Reynolds started smoking at age 16 in the same year his father died. He continued until the mid-1980s after repeated attempts at quitting.

His message to other smokers is that it’s possible to stop with proper treatment.

And his message to the state is that Illinois lags behind in funding tobacco-prevention education and in banning smoking in public places.

It’s time Illinois came on board, Reynolds said.

Despite widespread knowledge of the hazards of cigarettes, about 17.2 percent of DuPage adults are smokers, county health department officials said.

And teenagers are still lighting up. Statistics show 29.2 percent of Illinois high school students smoke, above the national average of 28 percent.

Jeffrey Huml, a Central DuPage Hospital physician specializing in lung cancer, sees between three and four new cases a week.

We really are in the midst of an epidemic, he said.

Huml’s patients range from ages 40 to 80. His youngest case is a 17-year-old.

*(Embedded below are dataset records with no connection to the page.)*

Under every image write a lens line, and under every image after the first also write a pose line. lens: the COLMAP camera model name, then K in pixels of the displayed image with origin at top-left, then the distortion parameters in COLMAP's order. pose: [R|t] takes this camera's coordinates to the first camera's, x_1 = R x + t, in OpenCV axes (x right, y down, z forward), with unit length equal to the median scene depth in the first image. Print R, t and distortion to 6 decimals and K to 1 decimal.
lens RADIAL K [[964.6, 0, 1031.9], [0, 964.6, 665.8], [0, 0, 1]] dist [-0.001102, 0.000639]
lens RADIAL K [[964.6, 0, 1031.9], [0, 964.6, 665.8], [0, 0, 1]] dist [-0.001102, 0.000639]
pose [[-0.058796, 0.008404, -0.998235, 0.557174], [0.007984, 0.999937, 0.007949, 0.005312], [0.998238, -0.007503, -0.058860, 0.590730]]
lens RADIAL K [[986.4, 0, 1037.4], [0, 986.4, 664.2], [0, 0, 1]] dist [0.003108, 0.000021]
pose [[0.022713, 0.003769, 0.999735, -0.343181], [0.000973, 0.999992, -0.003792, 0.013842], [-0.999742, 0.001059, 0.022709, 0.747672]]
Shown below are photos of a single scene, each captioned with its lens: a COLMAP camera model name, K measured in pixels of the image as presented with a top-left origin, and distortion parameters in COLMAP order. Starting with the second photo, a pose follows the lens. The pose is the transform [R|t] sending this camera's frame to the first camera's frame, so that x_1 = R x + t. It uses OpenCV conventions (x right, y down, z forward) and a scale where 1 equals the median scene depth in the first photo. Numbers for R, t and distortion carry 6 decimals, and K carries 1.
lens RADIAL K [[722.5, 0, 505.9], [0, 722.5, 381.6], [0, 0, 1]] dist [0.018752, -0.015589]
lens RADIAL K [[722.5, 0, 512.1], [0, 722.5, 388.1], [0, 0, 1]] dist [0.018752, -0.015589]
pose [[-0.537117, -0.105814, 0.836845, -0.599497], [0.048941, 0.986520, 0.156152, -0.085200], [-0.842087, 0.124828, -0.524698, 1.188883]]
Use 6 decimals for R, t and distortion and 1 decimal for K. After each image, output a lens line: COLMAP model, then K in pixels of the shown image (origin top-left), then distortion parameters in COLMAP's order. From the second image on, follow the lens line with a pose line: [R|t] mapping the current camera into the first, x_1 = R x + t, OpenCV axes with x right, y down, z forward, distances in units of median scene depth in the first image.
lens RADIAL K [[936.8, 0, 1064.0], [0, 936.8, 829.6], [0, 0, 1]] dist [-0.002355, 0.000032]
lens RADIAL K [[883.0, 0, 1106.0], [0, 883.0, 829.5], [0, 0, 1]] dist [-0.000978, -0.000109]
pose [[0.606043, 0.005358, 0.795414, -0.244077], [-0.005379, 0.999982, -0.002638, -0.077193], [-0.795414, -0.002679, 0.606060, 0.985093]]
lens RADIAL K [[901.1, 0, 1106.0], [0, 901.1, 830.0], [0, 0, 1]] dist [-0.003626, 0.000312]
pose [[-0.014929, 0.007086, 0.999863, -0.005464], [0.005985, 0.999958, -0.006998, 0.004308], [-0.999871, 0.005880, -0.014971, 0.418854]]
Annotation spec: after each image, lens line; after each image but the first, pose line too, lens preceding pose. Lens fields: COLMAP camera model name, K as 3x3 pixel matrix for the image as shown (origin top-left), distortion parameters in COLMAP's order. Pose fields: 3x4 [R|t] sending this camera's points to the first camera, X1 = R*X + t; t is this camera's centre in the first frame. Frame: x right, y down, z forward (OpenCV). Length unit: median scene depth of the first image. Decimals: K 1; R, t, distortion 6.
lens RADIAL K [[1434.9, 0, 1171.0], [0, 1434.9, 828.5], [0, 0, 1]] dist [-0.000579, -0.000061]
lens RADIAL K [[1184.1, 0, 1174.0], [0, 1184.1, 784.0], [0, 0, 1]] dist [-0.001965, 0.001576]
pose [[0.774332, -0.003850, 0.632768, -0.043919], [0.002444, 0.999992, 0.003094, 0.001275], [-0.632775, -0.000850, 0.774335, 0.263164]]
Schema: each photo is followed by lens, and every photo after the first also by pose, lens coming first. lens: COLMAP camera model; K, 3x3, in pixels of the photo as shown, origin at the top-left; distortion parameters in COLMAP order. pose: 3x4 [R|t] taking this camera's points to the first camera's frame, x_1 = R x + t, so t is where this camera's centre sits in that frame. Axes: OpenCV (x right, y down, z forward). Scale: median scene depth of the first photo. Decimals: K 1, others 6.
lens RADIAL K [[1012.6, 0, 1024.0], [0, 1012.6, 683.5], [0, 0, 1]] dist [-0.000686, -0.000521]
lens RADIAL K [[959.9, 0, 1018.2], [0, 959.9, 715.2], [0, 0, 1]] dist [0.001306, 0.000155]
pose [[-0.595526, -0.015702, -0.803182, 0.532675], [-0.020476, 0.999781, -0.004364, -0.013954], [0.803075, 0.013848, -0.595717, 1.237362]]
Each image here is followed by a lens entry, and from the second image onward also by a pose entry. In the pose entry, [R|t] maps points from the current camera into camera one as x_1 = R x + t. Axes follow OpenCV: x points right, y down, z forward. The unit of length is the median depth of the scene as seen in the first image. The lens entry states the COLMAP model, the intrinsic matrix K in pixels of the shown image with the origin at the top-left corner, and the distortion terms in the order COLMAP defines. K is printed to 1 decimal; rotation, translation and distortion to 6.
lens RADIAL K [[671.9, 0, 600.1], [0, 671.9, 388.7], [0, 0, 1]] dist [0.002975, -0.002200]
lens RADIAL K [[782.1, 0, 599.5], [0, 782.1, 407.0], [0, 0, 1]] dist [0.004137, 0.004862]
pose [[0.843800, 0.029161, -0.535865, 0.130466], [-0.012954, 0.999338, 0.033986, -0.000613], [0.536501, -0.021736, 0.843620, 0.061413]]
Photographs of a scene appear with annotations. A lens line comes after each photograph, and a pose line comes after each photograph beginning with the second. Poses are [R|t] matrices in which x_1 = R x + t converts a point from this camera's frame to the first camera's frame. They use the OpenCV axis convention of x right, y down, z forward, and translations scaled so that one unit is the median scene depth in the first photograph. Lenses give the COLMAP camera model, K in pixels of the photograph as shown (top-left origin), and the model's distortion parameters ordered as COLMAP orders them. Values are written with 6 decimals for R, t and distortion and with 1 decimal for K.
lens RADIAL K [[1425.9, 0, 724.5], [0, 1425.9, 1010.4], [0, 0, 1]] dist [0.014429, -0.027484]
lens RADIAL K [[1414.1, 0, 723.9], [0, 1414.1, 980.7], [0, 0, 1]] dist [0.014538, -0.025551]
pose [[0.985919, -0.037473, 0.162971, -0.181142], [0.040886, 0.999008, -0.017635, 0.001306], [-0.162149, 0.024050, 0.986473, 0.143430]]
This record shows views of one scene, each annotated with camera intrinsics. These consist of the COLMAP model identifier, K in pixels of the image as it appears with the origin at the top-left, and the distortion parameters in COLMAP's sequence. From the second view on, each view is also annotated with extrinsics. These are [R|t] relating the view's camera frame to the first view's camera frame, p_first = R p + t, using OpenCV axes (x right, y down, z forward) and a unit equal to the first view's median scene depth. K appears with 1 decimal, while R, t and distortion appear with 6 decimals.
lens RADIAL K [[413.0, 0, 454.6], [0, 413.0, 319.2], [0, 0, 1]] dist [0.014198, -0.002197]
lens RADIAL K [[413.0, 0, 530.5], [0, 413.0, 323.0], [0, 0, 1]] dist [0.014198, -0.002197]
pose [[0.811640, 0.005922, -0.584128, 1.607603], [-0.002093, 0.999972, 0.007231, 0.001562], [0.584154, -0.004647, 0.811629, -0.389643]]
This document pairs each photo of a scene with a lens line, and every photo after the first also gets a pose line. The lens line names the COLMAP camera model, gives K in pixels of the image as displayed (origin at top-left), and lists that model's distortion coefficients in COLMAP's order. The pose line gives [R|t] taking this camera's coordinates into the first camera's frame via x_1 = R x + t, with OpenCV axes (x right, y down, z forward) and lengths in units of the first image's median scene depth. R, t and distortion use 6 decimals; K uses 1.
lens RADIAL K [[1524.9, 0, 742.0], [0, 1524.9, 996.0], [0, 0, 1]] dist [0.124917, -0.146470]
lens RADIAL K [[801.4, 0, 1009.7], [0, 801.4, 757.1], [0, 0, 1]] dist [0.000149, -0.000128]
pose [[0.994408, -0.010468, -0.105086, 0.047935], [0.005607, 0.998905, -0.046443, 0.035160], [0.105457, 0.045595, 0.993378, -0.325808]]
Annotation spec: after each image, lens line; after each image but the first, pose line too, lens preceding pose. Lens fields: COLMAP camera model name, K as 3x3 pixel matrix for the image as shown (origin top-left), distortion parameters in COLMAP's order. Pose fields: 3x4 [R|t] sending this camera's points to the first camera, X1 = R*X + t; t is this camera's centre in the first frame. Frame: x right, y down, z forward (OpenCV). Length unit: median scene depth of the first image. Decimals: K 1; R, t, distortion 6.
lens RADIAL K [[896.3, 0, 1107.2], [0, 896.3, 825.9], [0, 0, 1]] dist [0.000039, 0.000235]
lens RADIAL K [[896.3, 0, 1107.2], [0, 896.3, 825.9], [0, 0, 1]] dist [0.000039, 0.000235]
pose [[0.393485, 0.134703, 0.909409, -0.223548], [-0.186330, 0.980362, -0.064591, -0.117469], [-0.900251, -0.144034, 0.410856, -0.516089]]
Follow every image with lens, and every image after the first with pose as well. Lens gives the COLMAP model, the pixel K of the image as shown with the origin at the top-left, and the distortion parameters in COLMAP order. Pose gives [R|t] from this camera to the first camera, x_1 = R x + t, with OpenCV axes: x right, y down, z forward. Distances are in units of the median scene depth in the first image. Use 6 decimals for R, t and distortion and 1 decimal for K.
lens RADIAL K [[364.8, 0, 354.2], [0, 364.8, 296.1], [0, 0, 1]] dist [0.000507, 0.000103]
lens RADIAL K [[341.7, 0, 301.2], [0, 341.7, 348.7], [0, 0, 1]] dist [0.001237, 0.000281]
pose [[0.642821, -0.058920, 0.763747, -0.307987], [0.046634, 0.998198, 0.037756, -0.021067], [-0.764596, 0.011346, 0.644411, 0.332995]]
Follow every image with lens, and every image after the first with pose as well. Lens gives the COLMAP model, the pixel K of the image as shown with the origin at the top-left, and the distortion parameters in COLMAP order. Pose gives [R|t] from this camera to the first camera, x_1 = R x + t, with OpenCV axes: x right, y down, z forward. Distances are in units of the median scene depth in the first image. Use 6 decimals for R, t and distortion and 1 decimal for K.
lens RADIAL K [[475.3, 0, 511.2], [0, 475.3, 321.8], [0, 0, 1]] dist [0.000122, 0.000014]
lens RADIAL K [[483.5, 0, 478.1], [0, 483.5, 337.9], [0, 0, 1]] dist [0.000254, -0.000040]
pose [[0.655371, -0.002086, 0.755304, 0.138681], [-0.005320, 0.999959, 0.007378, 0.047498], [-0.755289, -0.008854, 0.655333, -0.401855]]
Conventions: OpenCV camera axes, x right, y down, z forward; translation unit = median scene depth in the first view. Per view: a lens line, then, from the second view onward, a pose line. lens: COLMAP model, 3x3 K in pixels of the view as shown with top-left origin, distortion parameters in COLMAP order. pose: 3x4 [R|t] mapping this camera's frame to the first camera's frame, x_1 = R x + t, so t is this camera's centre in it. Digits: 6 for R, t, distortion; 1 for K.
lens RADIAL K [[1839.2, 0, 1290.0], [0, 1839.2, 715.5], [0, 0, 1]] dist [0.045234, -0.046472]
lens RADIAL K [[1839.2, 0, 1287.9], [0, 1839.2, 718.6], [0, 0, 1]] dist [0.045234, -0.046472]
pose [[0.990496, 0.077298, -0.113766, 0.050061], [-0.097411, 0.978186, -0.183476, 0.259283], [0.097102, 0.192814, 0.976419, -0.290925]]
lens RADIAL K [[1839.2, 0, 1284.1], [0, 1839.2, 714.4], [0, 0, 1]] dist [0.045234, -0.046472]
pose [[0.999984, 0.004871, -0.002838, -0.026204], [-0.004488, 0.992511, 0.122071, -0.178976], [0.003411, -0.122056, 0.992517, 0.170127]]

He blames the tobacco industry for covering up the adverse effects of cigarettes and creating an environmental where smoking was the norm.

Naperville resident Renee Kosiarek, who will speak at the Wednesday forum, says it’s doubtful any of her relatives who smoked knew about the potential hazards of the habit.

They didn’t know how dangerous it was, their parents didn’t know and they grew up with it, she said.

Kosiarek’s father died of lung cancer in 2002, and her mother-in-law and uncle passed away in the next two years of the same disease.

Her father’s death inspired her to organize a lung cancer awareness walk, which was held in 2003 and 2004. Part of Kosiarek’s goal is to remove the stigma associated with the illness and bring greater recognition to it.

Everyone thinks it’s just a smoker’s disease and blames the victim, Kosiarek said.

I feel it doesn’t get the attention and publicity it needs when it kills so many people.